Beyond direct deals with AI providers, the military also has access to about 125 open source models and about 25 closed options through an intermediary AI platform called Ask Sage, says Nicolas Chaillan, the company’s founder and a former chief software officer for the US Air Force and Space Force.
Chaillan says there are serious drawbacks to using open source models, particularly for the US military. They hallucinate and make incorrect predictions more often than the best commercial models, he claims. And while they are often free for most uses, the infrastructure needed to run the biggest models may end up costing the same or more than licensing a commercial model over the cloud. “It’s like going from PhD level to a monkey,” Chaillan says. “If you spend more money and get a worse model, it makes no sense.”

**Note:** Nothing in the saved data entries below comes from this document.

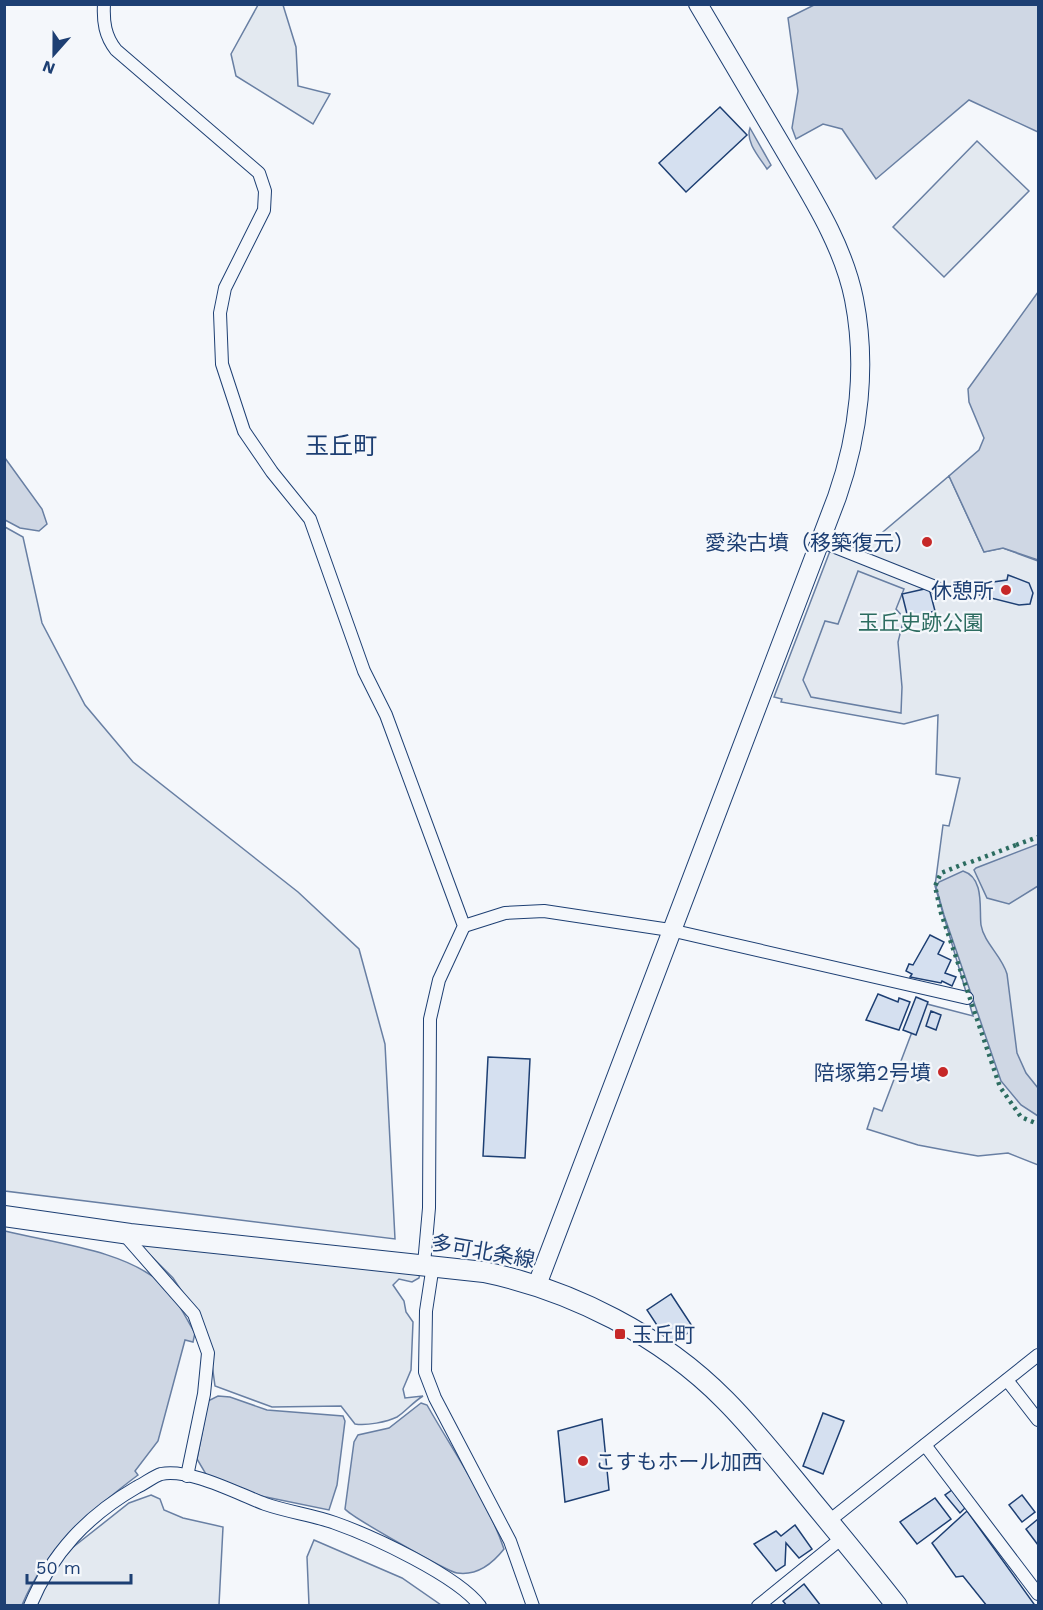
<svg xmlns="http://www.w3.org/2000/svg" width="1043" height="1610" font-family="'Work Sans','Noto Sans JP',sans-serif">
	<rect width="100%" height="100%" fill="#f4f7fb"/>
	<g fill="#e3e9f0" stroke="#687fa3" stroke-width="1.5">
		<polygon points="258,5 283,5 296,47 298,86 330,94 313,124 236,76 231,54"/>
		<polygon points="977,141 1029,191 944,277 893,227"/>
		<polygon points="949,476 984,552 1003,548 1038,561 1038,1165 1008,1153 978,1156 955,1152 918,1145 867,1129 874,1108 882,1111 923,1003 973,1016 935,886 943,825 949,826 960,778 936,774 938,715 904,724 781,702 782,699 774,697 835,538 864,548"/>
		<polygon points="5,527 23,537 42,623 85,705 133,762 298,892 359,949 385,1044 395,1239 5,1191"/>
		<path d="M 145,1243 L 421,1266 L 419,1278 L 412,1282 L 399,1279 L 393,1285 L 404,1301 L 406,1312 L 413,1322 L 411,1370 L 403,1389 L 405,1398 L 423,1396 C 413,1402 404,1413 397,1417 C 387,1422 366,1426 355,1424 L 341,1406 L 272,1407 L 215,1386 L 211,1357 L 189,1302 L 173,1278 L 141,1246 Z"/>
		<polygon points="151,1495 160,1499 164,1510 183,1518 223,1527 219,1605 37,1606 45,1578 72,1548 129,1503"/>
		<polygon points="314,1540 402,1578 441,1605 309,1605 307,1557"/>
	</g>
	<polygon fill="#e3e8f0" stroke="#687fa3" stroke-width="1.5" points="858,571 904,589 896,609 904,618 898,642 902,687 901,713 811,697 803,680 825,621 838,624"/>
	<g fill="#cfd7e4" stroke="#687fa3" stroke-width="1.5">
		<polygon points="814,5 1038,5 1038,132 969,100 876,179 842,129 823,124 796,139 792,128 798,91 788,18"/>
		<path d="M 750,128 L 771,165 L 767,169 C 760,158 745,142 750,128 Z"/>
		<polygon points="1038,292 1038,560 1003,548 984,552 949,476 979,450 984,438 969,402 968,389"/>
		<polygon points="5,458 42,509 47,524 39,531 20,528 5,520"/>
		<polygon points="1038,844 1038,886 1009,904 987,898 974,870 976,868"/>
		<path d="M 963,871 C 985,878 979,909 981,925 C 984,943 1002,956 1007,974 L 1017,1053 L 1026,1073 L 1038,1088 L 1038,1116 L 1021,1105 L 1001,1081 L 944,915 L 936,887 L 939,882 Z"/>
		<path d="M 5,1231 C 53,1243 124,1250 161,1283 C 176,1296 185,1317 195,1333 L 193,1342 L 185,1340 L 158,1441 L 135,1471 L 138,1475 C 89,1512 46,1548 22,1605 L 5,1606 Z"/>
		<polygon points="218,1396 230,1397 267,1410 343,1416 345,1421 337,1485 329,1510 261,1496 207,1476 197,1459 208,1401"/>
		<path d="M 421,1403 L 427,1405 C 453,1451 487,1499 504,1549 C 493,1563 477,1576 457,1573 C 448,1572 350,1516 345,1509 L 354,1442 L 358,1435 L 389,1428 Z"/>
	</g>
	<g fill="#d5e0f0" stroke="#1d3f73" stroke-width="1.5">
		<polygon points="720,107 747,135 686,192 659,163"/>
		<polygon points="1008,575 1029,583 1033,593 1030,604 1019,605 979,595 979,584 1007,580"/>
		<polygon points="929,588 935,611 908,618 902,594"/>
		<polygon points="930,935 944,942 938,954 951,960 945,973 956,977 952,986 942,981 941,983 910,977 912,974 906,971 909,964 913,965"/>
		<polygon points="878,994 898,1002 899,998 910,1002 899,1030 866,1020"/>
		<polygon points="916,997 928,1002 916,1035 903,1030"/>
		<polygon points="931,1011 941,1015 936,1030 926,1026"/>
		<polygon points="488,1057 530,1059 525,1158 483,1156"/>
		<polygon points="671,1294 694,1329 670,1345 647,1310"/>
		<polygon points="823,1413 844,1421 823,1474 803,1466"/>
		<polygon points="602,1419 609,1490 565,1502 558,1431"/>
		<polygon points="952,1490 965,1508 960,1513 945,1495"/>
		<polygon points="1022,1495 1035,1512 1022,1522 1009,1505"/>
		<polygon points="935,1498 951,1519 917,1544 900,1522"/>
		<polygon points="967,1511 1034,1604 1033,1606 987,1606 963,1576 956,1577 932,1543"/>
		<polygon points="1038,1519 1038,1545 1026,1529"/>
		<polygon points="795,1525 812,1549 799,1558 786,1543 785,1565 776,1571 754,1544 776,1531 781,1536"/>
		<polygon points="804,1584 821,1606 787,1606 783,1601"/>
	</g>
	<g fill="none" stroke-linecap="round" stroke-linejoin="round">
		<g stroke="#1d3f73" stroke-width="14">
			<g id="street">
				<path d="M 104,4 C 103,22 105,36 116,50 L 259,173 L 265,191 L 264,210 L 225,288 L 220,313 L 222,364 L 244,431 L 272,472 L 310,519 L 364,671 L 386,715 L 464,926 L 439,980 L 430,1019 L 429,1208 L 424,1264"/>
				<polyline points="820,541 938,588"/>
				<polyline points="464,926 505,913 544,911 670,930 967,998"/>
				<polyline points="130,1234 129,1240 194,1314 208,1353 204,1394 187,1476"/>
				<polyline points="433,1265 426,1311 425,1372 435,1398 510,1541 533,1606"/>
				<polyline points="1007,1380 1038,1420"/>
				<polyline points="925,1445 1038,1594"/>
				<polyline points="829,1521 1038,1355"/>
				<path d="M 30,1606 C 52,1553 87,1516 137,1487 C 144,1484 154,1476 161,1474 C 190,1468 238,1494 265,1504 C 288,1512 313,1515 335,1523 C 372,1536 458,1576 480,1606"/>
				<polyline points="758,1606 842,1538"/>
			</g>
		</g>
		<g stroke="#1d3f73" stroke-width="20">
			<path id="secondary" d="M 537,1285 L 837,497 C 859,434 867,365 854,299 C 843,244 810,194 782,146 C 754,99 726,52 698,4"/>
		</g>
		<g stroke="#1d3f73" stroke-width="22">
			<path id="primary" d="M 4,1216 L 130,1234 L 484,1272 C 572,1290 662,1336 725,1400 C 756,1431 783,1466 811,1500 C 840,1535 869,1570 897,1606"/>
		</g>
		<use href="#street" stroke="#f4f7fb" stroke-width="12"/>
		<use href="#secondary" stroke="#f4f7fb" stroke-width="18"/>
		<use href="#primary" stroke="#f4f7fb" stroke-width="20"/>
		<g stroke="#2c6c60" stroke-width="4.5" stroke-dasharray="3 4.5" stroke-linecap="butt">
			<polyline points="1016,845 1038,837"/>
			<polyline points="971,862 1016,845"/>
			<polyline points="966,863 941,873 935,886 941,913 1000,1087 1021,1117 1038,1124"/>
		</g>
	</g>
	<g fill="#c62828" stroke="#f4f7fb" stroke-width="2">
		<circle cx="927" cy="542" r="6"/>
		<circle cx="1006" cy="590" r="6"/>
		<circle cx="943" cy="1072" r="6"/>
		<rect x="614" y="1328" width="12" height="12" rx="3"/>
		<circle cx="583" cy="1461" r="6"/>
	</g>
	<g text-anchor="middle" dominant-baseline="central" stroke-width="4.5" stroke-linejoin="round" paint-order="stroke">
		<g font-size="21" fill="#1d3f73" stroke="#f4f7fb" text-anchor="end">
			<text x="915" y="542">愛染古墳（移築復元）</text>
			<text x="994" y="590">休憩所</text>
			<text x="931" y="1072">陪塚第2号墳</text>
			<text x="632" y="1334" text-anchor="start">玉丘町</text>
			<text x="595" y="1461" text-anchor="start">こすもホール加西</text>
		</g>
		<g font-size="21" fill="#2c6c60" stroke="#f4f7fb">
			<text x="921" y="622">玉丘史跡公園</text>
		</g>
		<g font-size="21" fill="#1d3f73" stroke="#f4f7fb">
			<text transform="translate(483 1251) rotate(10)">多可北条線</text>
		</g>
		<g font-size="24" fill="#1d3f73" stroke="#f4f7fb">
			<text x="341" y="446">玉丘町</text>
		</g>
	</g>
	<rect width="1043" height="1610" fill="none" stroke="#1d3f73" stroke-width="12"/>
	<g transform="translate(54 54) rotate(201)" stroke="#f4f7fb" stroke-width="4.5" paint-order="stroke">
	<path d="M0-4.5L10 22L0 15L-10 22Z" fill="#1d3f73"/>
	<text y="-9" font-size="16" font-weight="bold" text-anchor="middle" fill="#1d3f73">N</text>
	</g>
	<path d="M27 1574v9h104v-9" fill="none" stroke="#1d3f73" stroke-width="3"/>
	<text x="36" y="1574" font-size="18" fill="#1d3f73" stroke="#f4f7fb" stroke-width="4.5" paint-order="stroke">50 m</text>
</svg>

He believes that the military should keep an eye on open models, but focus its efforts on using the more capable options that Microsoft, Amazon, and Google offer through cloud networks developed specifically for sensitive government tasks.
Other military suppliers and experts disagree, contending that closed models can lead to dependence issues and won’t meet the boutique needs of the armed forces.
Pete Warden, who runs the transcription and translation technology developer Moonshine, says his contacts in the defense world have become more cautious about trusting big tech companies after seeing how Musk used his Starlink satellite network to influence government leaders. “Independence from suppliers is key,” Warden says. His solution has been letting government agencies control a perpetual copy of Moonshine’s model in exchange for a one-time fee.
William Marcellino, who develops AI applications for the research group RAND, says open models that can be more easily controlled would help the military and spy agencies with projects such as translating materials for influence operations into regional dialects, a task that general commercial models may struggle to execute with precision. “It’s good to have choices,” he says.